____ DOCUMENT PASSAGE

|2004||Burkholder Quarry, Pennsylvania
Skytop Roadcut, Pennsylvania
Natural Bridges, Kentucky
These are photos from the Burkholder Quarry, operated by the Martin Limestone Company, in New Holland, Pennsylvania. I was doing a geophysical survey along the south wall of the quarry but we were allowed to go in to look around at the end of the work, on August 17, 2004. The photos show Triassic (?) diabase dikes intruding into the Ordovician Epler Formation (limestone).
The first shot shows a pair of dikes exposed in the south wall of the quarry, and the second is a closeup of the one on the left. I collected this specimen (dbq1) here.
The third shows another dike in the north wall, and the fourth is a closeup of contact of the dike (top) and the limestone (bottom). I collected this specimen (dbq2) here.
The last photo shows how folded some of the limestone is in the quarry (in the northwest corner of the quarry).

________
____ SOURCE MATERIAL

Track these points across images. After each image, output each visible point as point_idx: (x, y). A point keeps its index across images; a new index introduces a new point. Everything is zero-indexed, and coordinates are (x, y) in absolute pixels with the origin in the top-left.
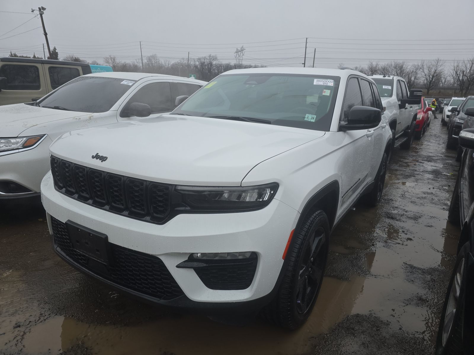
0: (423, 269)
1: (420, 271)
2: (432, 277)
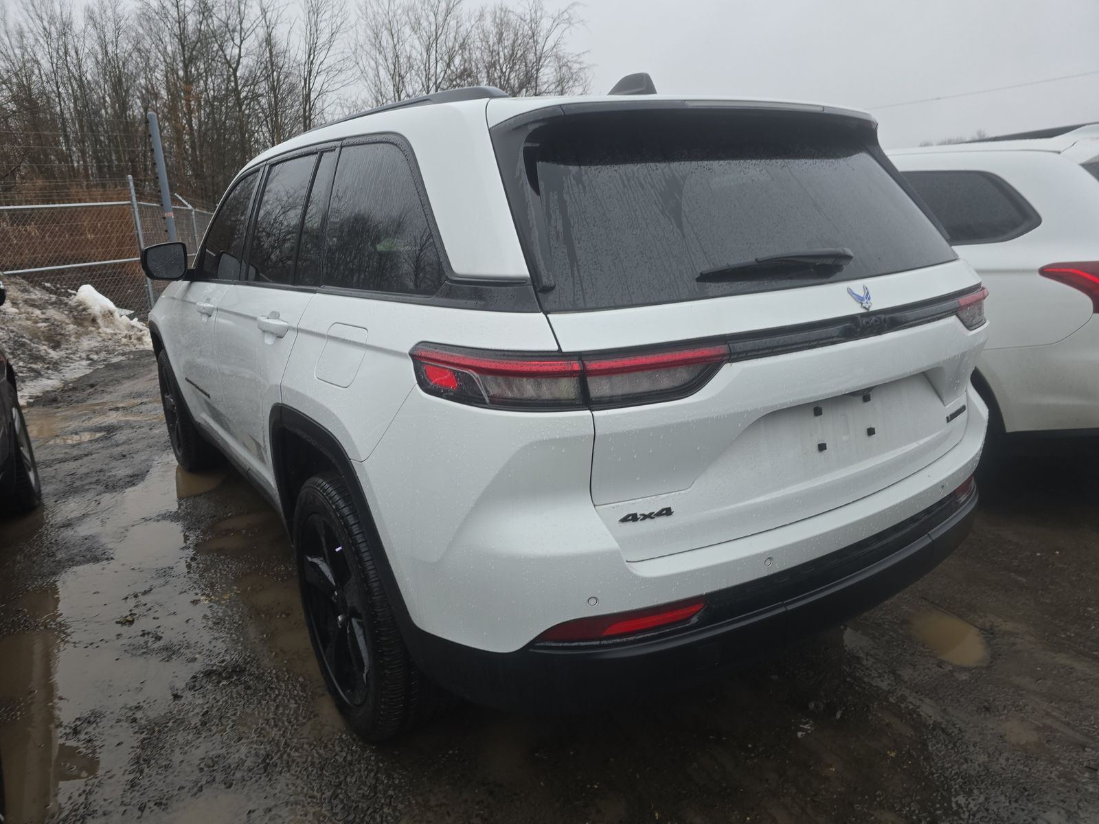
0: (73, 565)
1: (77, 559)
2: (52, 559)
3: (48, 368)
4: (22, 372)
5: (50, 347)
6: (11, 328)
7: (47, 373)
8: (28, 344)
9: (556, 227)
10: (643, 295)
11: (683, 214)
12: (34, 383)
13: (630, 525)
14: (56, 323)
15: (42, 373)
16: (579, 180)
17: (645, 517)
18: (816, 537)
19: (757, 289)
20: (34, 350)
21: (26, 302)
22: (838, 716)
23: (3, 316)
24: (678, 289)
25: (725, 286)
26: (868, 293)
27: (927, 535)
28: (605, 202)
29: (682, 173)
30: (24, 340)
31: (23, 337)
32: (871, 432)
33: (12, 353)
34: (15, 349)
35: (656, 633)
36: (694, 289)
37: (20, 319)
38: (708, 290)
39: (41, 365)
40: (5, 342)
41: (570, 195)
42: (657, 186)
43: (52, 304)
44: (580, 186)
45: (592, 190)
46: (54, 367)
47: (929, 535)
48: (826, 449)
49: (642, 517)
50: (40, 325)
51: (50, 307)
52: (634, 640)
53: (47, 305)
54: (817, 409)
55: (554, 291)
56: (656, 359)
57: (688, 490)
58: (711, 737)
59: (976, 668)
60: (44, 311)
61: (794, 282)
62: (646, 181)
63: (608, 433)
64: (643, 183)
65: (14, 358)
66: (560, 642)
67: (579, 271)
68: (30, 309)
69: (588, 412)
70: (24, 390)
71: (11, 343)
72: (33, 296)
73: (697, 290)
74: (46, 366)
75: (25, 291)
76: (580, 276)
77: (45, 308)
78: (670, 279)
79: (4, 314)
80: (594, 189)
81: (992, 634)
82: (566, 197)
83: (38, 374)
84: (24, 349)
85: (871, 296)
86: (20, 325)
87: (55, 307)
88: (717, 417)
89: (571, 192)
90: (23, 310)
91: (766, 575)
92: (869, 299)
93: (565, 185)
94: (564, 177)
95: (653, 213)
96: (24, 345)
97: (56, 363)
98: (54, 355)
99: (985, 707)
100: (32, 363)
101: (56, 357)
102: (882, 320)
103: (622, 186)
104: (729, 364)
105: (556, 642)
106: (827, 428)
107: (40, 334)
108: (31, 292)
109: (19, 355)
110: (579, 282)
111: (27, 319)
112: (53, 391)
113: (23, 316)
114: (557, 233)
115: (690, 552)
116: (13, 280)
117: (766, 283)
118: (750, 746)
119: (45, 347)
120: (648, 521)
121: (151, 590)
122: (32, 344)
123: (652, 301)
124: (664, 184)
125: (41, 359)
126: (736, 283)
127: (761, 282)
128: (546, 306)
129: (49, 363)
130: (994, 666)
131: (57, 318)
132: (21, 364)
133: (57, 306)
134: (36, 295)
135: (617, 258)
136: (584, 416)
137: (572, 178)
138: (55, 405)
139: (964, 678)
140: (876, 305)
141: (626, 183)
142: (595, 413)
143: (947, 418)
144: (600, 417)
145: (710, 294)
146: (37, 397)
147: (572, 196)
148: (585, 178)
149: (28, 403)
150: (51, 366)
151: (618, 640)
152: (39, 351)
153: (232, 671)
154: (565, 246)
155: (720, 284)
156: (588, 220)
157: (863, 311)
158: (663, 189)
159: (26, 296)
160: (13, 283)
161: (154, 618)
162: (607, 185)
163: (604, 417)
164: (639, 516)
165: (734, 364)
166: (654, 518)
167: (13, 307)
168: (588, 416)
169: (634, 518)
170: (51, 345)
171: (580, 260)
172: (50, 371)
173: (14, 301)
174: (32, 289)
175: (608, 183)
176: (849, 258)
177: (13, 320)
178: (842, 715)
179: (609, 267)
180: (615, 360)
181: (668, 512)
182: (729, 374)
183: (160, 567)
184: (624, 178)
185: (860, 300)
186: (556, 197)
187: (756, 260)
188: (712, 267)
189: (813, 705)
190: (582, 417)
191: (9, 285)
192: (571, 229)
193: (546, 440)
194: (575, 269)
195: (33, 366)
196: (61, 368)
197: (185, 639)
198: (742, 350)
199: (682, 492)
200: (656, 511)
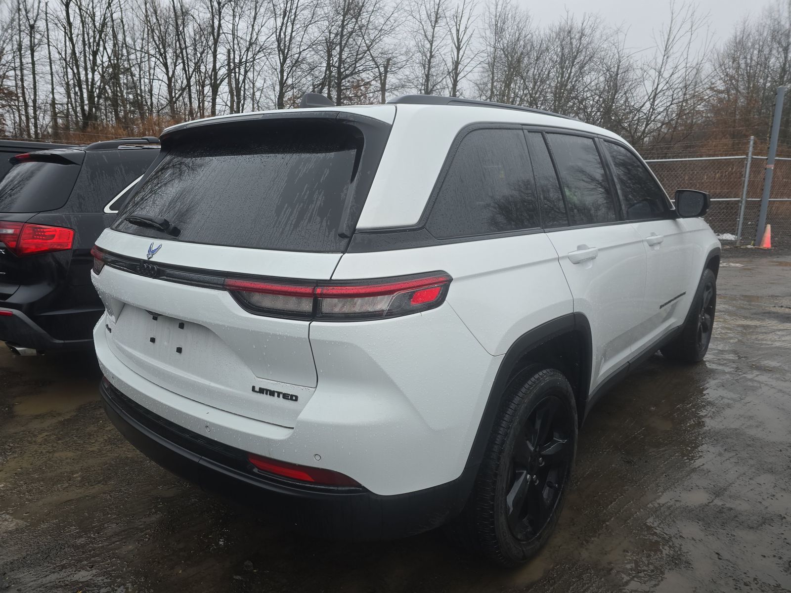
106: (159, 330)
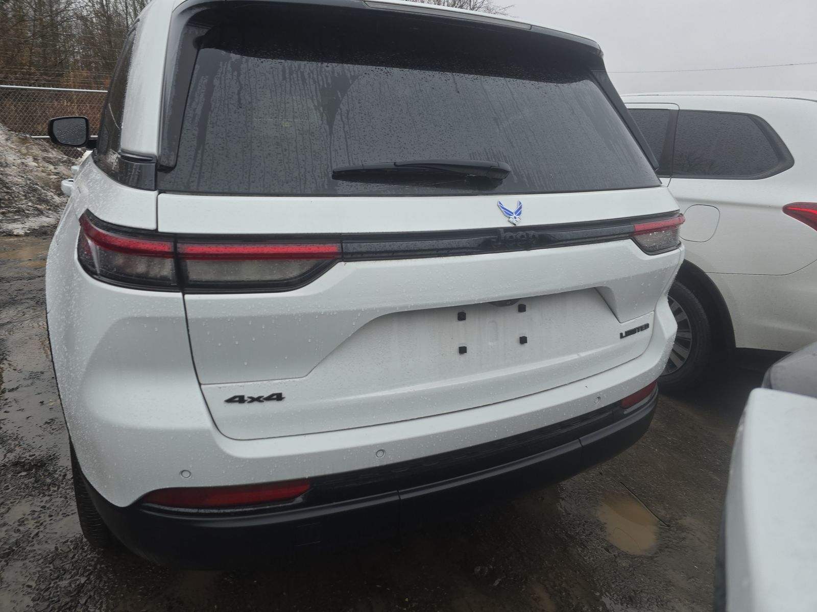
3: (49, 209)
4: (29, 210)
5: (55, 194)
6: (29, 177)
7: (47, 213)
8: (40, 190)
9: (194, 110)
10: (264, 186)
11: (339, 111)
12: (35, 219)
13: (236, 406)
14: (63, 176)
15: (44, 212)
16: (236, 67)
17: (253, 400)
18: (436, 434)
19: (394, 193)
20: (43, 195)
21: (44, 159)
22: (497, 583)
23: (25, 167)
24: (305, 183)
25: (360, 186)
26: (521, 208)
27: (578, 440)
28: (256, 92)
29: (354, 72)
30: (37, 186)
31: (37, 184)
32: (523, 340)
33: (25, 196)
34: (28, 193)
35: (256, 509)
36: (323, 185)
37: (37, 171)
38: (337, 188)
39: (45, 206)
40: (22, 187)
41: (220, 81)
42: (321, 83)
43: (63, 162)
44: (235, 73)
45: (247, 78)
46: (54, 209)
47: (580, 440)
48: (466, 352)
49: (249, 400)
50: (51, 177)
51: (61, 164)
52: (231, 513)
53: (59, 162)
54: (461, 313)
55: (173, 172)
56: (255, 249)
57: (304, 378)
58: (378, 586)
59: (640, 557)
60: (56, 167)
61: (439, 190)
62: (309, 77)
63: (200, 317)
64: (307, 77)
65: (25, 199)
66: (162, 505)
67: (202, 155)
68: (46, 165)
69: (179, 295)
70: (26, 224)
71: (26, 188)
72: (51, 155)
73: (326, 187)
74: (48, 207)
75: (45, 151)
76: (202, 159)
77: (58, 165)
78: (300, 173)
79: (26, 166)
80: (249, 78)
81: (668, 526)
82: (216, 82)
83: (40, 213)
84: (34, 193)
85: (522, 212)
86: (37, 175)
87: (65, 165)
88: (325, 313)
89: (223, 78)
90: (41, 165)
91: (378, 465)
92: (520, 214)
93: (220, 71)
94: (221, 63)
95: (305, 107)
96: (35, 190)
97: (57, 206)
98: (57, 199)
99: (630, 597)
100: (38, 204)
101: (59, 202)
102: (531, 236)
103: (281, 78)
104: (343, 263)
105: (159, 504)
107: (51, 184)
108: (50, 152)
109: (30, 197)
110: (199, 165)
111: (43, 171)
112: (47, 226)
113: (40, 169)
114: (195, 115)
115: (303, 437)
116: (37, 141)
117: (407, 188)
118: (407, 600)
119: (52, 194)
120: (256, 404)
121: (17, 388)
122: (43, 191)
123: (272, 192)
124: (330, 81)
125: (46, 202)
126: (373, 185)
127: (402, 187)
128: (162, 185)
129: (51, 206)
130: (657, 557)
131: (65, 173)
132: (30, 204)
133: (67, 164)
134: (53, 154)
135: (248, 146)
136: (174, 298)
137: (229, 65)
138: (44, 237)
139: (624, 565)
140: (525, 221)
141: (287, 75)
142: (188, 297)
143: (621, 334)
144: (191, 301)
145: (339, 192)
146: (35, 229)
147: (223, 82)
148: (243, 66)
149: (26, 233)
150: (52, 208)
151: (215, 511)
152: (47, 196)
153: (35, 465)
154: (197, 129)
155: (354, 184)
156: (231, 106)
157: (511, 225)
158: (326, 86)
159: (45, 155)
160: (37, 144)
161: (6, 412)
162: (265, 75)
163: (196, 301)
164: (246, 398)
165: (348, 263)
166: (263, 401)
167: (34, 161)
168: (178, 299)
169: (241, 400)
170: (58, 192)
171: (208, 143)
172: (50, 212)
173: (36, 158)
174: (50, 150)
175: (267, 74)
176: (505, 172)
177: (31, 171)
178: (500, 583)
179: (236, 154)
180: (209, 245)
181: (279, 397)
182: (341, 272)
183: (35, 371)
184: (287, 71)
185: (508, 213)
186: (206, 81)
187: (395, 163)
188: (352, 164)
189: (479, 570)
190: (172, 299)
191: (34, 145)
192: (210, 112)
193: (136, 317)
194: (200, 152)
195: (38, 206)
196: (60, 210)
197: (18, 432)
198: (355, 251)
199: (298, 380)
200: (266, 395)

________

— TASK 1 —
Edit the Burkholder Quarry text starting at "The first shot" and ending at "specimen (dbq1) here.", replacing "specimen" with "sample".
— TASK 2 —
Name each part of the quarry that the Burkholder Quarry text gives as a location shown in the photos.

— ANSWER SPACE 1 —
The first shot shows a pair of dikes exposed in the south wall of the quarry, and the second is a closeup of the one on the left. I collected this sample (dbq1) here.

— ANSWER SPACE 2 —
- the south wall
- the north wall
- the northwest corner